Selon le type de location meublée, le propriétaire sera soumis soit à la taxe d’habitation ou à la taxe professionnelle. Depuis 1993, la double imposition est supprimée sauf délibération contraire des collectivités territoriales.
Sont dispensés de la taxe professionnelle : les propriétaires de gîtes ruraux si la location ne constitue pas l’habitation principale ou secondaire du locataire, les locations faisant partie intégrante de l’habitation du propriétaire et classés « meublés de tourisme ».

Le bail commercial
C'est le contrat de location passé entre le propriétaire et l'exploitant. II est d'une durée minimum de 9 ans.
II a pour but de décrire les locaux concernés et de déterminer la destination de ces locaux par rapport à l'activité ou aux activités engagées.
II fixe le montant du loyer, sa périodicité et sa variation.
II énumère les obligations de chaque partie et fixe la répartition de l'ensemble des charges.

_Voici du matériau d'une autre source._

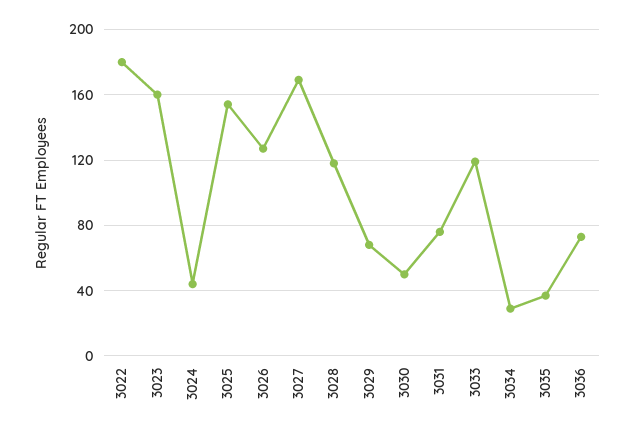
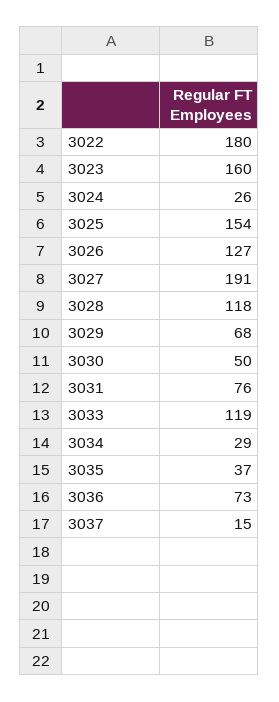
3024: 45 -> 26
3027: 170 -> 191
3037: none -> 15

La loi de cohésion sociale
La loi n° 2005-32 du 18 janvier 2005 renforce un peu plus les obligations du propriétaire pour les locations meublées à usage d’habitation principale.
Contrairement au dispositif antérieur, toute personne qui loue un logement meublé à usage d’habitation principale du locataire, se doit de rédiger un bail.
Cette nouvelle obligation apparaît à l’article L 632 alinéa 1er nouveau qui prévoit que le bailleur doit obligatoirement informer le locataire de ses intentions au moins 3 mois avant l’échéance du bail s’il souhaite ne pas renouveler le bail et motiver ses raisons :
- La vente du logement
- Le non respect du contrat par le locataire
- Reprendre le logement pour lui-même
Cette nouvelle disposition envers le locataire est applicable depuis le 1er janvier 2005.
Sont exclus de ce dispositif les résidences para-hôtellières, les locations saisonnières, les résidences pour étudiants, les EHPAD.